According to a new study by the analytical company Chainalysis, today it is used for trading only 3.5 million bitcoins - about 19% of the current offer.
As of June 2020, about 18.6 million BTC was mined, and most of this proposal is stored as a long-term investment.
Approximately 60% of the current offer is keptinvestors who have never sold more than 25% of the received bitcoins. Analysts have classified these bitcoins as "long-term investments." 20% of the current offer did not move for five years or longer - these bitcoins Chainalysis calls “lost”.
The remainder is used for trading - these coins are transferred between cryptocurrency exchanges and determine the market price of bitcoin.
Researchers suggest that coins thatstored as long-term investments, can ultimately become an important source of liquidity in the market, as bitcoin is becoming an increasingly scarce asset.
According to a study, during 2020 about340 thousand people were active bitcoin traders weekly.
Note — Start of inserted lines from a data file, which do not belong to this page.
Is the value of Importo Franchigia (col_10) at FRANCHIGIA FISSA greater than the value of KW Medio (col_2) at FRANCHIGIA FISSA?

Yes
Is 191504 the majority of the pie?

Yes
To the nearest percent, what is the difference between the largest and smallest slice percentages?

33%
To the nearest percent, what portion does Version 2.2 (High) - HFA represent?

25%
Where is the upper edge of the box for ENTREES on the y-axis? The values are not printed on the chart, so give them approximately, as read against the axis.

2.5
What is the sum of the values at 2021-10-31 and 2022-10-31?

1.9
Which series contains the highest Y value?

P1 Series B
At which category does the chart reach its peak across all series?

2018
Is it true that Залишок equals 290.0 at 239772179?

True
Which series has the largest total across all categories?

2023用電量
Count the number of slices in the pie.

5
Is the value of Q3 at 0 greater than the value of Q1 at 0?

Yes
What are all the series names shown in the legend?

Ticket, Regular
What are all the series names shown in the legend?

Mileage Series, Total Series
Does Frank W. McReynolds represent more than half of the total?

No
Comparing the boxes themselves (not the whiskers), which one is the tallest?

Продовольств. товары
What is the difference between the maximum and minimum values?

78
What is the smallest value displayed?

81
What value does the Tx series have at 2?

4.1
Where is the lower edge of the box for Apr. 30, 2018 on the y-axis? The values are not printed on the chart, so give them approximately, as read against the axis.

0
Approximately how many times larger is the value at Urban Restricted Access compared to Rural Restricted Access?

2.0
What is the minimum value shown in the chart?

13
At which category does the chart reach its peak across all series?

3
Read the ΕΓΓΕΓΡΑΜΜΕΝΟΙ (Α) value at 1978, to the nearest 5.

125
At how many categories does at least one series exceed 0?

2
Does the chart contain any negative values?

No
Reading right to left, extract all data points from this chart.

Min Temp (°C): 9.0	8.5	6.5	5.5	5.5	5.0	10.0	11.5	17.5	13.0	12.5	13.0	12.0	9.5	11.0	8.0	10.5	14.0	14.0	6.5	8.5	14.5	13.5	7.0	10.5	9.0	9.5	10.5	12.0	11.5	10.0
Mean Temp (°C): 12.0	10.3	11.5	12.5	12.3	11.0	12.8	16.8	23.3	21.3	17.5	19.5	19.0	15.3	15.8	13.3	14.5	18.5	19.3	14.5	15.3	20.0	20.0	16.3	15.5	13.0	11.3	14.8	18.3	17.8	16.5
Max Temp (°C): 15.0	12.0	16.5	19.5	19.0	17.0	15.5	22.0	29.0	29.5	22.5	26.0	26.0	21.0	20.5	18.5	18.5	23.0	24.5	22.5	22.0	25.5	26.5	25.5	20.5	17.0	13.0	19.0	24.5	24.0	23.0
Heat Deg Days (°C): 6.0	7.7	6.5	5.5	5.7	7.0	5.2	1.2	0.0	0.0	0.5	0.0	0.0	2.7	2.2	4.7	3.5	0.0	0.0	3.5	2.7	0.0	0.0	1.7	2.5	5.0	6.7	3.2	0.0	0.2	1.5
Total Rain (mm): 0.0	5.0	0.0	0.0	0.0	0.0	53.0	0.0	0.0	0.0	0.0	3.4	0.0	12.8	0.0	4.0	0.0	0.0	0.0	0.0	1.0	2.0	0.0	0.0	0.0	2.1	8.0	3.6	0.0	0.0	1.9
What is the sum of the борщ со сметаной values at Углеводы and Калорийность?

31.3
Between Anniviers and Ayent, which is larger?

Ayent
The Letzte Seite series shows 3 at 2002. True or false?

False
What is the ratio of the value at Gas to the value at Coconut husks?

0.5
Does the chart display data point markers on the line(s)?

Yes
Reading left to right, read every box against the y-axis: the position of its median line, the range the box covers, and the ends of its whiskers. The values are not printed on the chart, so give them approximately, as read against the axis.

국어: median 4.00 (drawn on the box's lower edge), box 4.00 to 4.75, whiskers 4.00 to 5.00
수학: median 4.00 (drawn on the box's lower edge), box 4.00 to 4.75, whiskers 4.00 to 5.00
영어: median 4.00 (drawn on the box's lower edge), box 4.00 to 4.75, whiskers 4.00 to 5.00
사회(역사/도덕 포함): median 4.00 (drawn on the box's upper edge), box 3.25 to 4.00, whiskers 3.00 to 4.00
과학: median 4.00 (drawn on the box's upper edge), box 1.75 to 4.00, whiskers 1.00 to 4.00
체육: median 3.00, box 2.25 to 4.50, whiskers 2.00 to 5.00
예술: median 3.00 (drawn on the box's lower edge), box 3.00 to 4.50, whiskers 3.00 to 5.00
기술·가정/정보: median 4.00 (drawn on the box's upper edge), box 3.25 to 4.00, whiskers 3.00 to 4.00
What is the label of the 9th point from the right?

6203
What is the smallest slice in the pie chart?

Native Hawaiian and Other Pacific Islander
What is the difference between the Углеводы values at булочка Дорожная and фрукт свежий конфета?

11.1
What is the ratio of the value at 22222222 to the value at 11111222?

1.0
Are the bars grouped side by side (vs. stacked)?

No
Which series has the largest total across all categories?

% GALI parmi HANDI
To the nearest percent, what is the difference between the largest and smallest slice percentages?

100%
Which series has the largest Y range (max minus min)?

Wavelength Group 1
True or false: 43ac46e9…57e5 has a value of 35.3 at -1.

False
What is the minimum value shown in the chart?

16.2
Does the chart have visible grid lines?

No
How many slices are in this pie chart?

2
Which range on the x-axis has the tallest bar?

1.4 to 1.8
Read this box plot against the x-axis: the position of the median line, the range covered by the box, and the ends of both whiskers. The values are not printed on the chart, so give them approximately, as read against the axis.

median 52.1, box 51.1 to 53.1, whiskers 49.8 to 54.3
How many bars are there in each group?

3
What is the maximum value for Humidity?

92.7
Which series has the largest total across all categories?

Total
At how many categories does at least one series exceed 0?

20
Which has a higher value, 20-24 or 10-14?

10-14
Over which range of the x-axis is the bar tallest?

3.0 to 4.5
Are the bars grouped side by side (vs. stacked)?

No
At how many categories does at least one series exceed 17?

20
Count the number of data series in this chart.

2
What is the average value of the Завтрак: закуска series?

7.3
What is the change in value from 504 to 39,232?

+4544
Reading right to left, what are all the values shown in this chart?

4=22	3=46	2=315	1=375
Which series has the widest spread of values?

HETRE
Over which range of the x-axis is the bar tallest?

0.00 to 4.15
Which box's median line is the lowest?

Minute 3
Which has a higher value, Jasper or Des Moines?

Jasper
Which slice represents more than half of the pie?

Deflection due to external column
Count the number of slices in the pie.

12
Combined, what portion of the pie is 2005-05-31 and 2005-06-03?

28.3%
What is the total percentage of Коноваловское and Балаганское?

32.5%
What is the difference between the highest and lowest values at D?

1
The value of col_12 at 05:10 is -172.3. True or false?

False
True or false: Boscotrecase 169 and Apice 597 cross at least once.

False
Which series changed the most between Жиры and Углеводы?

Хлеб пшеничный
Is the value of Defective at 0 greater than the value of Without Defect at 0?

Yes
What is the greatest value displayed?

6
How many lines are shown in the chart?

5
Chainalysis divides these traders into retail and professional. The company classified as retail traders those who transfer to the exchange bitcoins worth less than $ 10,000 per transaction.
According to this criterion, for retail tradersaccounting for 96% of transfers to exchanges. On the other hand, professional traders control the liquidity of the market, since they account for about 85% of the bitcoins that go to exchanges.
Thus, analysts conclude that professional traders are the most significant market participants during large price movements.
The cryptocurrency exchanges Binance, Huobi, Coinbase and Bitfinex accepted 40% of bitcoins in 2020.
“The next ten top cryptocurrency exchanges received 36%, and hundreds of other small exchanges received 24% of bitcoins”- analysts write.